**** DOCUMENT EXCERPT ****
# Horlicks Farm Dairies, Ilminster, Devon



## CrashOverride

we'd been eying this site up for some time but there was always on site security as the hardstanding to one side of the main factory complex was being used as storage for light plant, mini diggers, dump trucks and the like. Still sharon and I popped up there on Christmas Eve and the gates were wide open and all the machinery had gone so we ventured in, Cameras in Hand.....


































































The Dairies have been derelict since October 2001 and large parts of the site have been demolished and to be honest there wasn't a lot left. Closure came With the increase in foreign dairy imports and competition from supermarkets meaning it was no longer profitable to produce cheese in the traditional way. At it's peak it provided employment for 150 people and supplied cheese and dairy products all over the west country.


----------



## Wishmaster

nice report CO, really like the buttons and the test tubes


----------



## reddwarf9

Nice one thats a great find  luv the buttons pic - i'm a machinery man lol

Nick.


----------



## CrashOverride

Thanks chaps, it's a shame there wasnt more there but parts have been demolished, and all the machinery, fixtures and fittings were auctioned off some years ago


----------



## King Al

Cool pics, love the test tubes and the one of the pipes with the hanging plastic strips, was it a refrigerated building?


----------



## CrashOverride

King Al said:


> Cool pics, love the test tubes and the one of the pipes with the hanging plastic strips, was it a refrigerated building?



I think it must have been originally because there was acres of polystyrene slab insulation lying around


----------



## King Al

Vandals or developers?


----------



## krela

Nice photos 

I went here in spring last year and there was no security so its obviously a bit more used now.
****
* WRITTEN TASK: Return the forum thread about Horlicks Farm Dairies above word for word, from its title to its final post.
**** RECORD SET ****
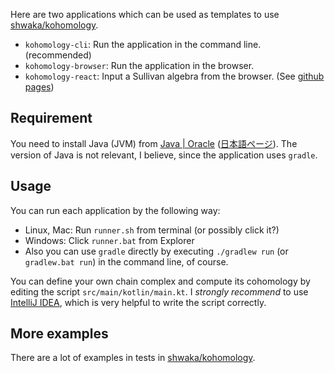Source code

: Here are two applications which can be used as templates to use [shwaka/kohomology](https://github.com/shwaka/kohomology).

- `kohomology-cli`: Run the application in the command line. (recommended)
- `kohomology-browser`: Run the application in the browser.
- `kohomology-react`: Input a Sullivan algebra from the browser. (See [github pages](https://shwaka.github.io/kohomology-app/))

## Requirement
You need to install Java (JVM) from [Java | Oracle](https://www.java.com/en/) ([日本語ページ](https://www.java.com/ja/)).
The version of Java is not relevant, I believe, since the application uses `gradle`.

## Usage
You can run each application by the following way:

- Linux, Mac: Run `runner.sh` from terminal (or possibly click it?)
- Windows: Click `runner.bat` from Explorer
- Also you can use `gradle` directly by executing `./gradlew run` (or `gradlew.bat run`) in the command line, of course.

You can define your own chain complex and compute its cohomology by editing the script `src/main/kotlin/main.kt`.
I *strongly recommend* to use [IntelliJ IDEA](https://www.jetbrains.com/idea/), which is very helpful to write the script correctly.

## More examples
There are a lot of examples in tests in [shwaka/kohomology](https://github.com/shwaka/kohomology).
****
* WORKED SOLUTION:
# Horlicks Farm Dairies, Ilminster, Devon



## CrashOverride

we'd been eying this site up for some time but there was always on site security as the hardstanding to one side of the main factory complex was being used as storage for light plant, mini diggers, dump trucks and the like. Still sharon and I popped up there on Christmas Eve and the gates were wide open and all the machinery had gone so we ventured in, Cameras in Hand.....


































































The Dairies have been derelict since October 2001 and large parts of the site have been demolished and to be honest there wasn't a lot left. Closure came With the increase in foreign dairy imports and competition from supermarkets meaning it was no longer profitable to produce cheese in the traditional way. At it's peak it provided employment for 150 people and supplied cheese and dairy products all over the west country.


----------



## Wishmaster

nice report CO, really like the buttons and the test tubes


----------



## reddwarf9

Nice one thats a great find  luv the buttons pic - i'm a machinery man lol

Nick.


----------



## CrashOverride

Thanks chaps, it's a shame there wasnt more there but parts have been demolished, and all the machinery, fixtures and fittings were auctioned off some years ago


----------



## King Al

Cool pics, love the test tubes and the one of the pipes with the hanging plastic strips, was it a refrigerated building?


----------



## CrashOverride

King Al said:


> Cool pics, love the test tubes and the one of the pipes with the hanging plastic strips, was it a refrigerated building?



I think it must have been originally because there was acres of polystyrene slab insulation lying around


----------



## King Al

Vandals or developers?


----------



## krela

Nice photos 

I went here in spring last year and there was no security so its obviously a bit more used now.